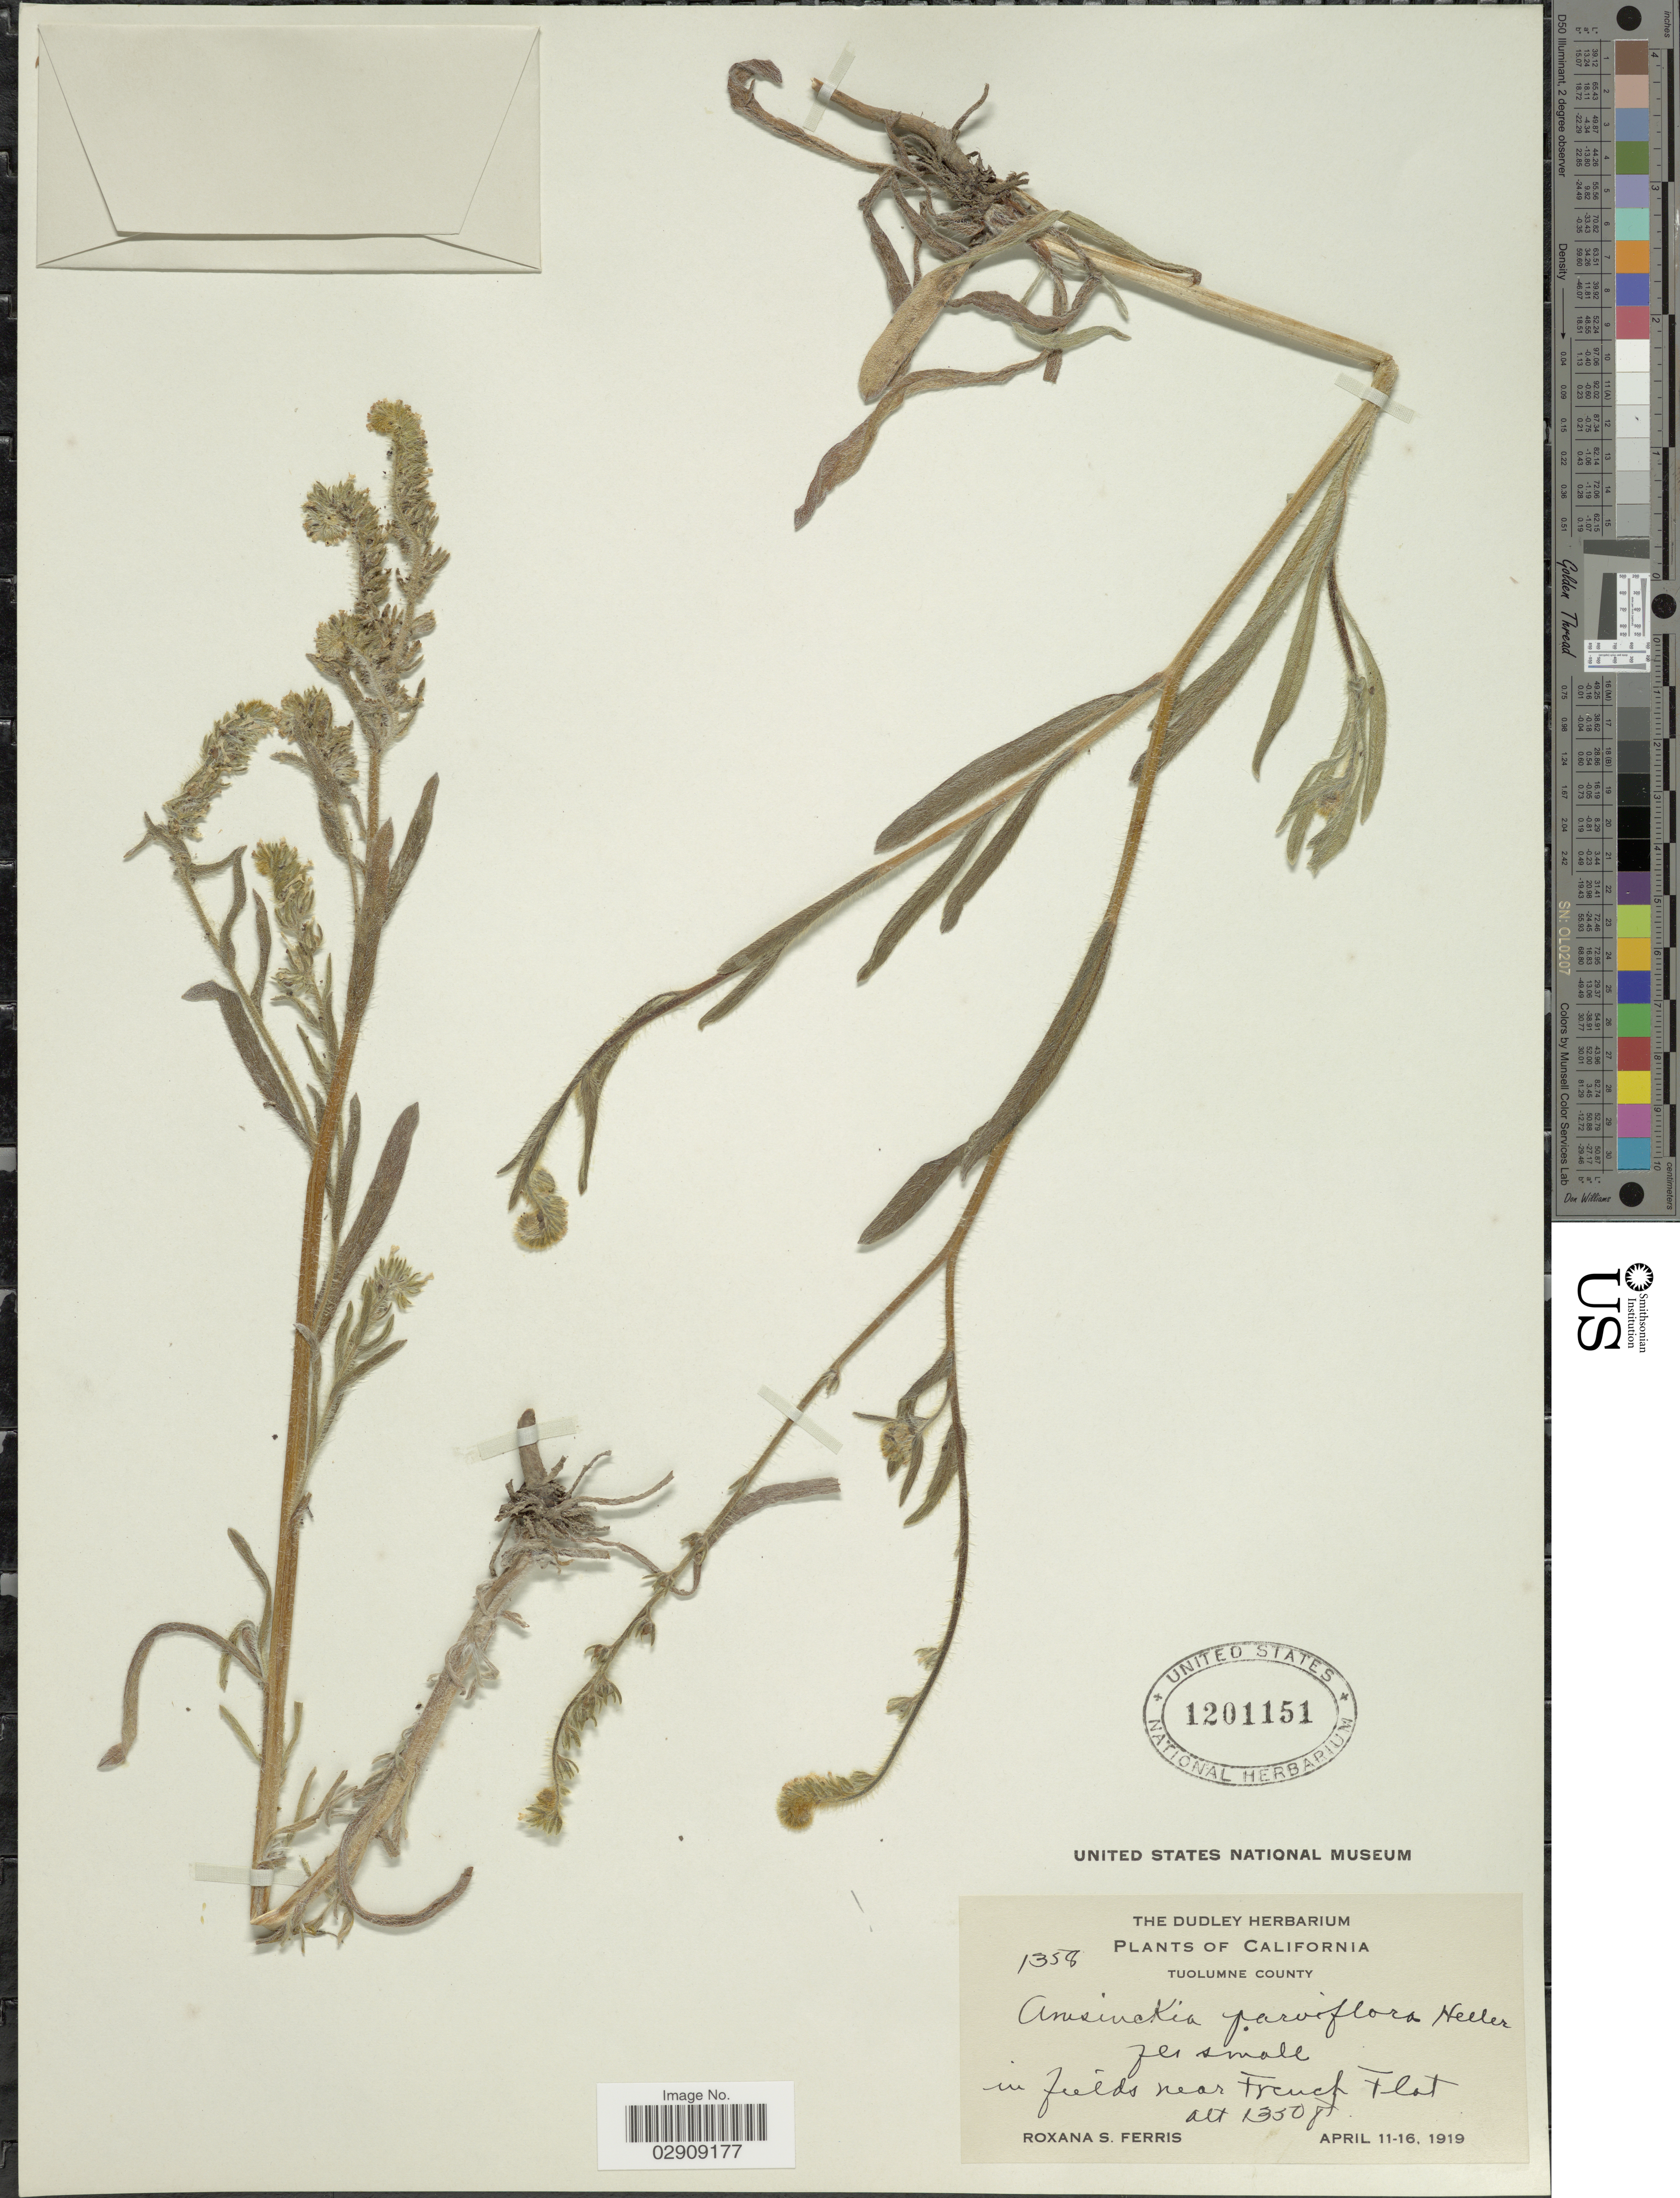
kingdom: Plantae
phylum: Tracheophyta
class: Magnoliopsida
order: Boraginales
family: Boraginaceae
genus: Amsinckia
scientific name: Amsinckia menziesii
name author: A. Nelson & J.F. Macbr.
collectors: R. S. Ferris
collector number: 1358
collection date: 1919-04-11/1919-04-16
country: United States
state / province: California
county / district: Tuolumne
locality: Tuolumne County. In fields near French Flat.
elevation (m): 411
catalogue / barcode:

━━━━━━━━━━━━━━━━

Copy every line of the material above word for word, leaving out the picture.

kingdom: Plantae
phylum: Tracheophyta
class: Magnoliopsida
order: Boraginales
family: Boraginaceae
genus: Amsinckia
scientific name: Amsinckia menziesii
name author: A. Nelson & J.F. Macbr.
collectors: R. S. Ferris
collector number: 1358
collection date: 1919-04-11/1919-04-16
country: United States
state / province: California
county / district: Tuolumne
locality: Tuolumne County. In fields near French Flat.
elevation (m): 411
catalogue / barcode:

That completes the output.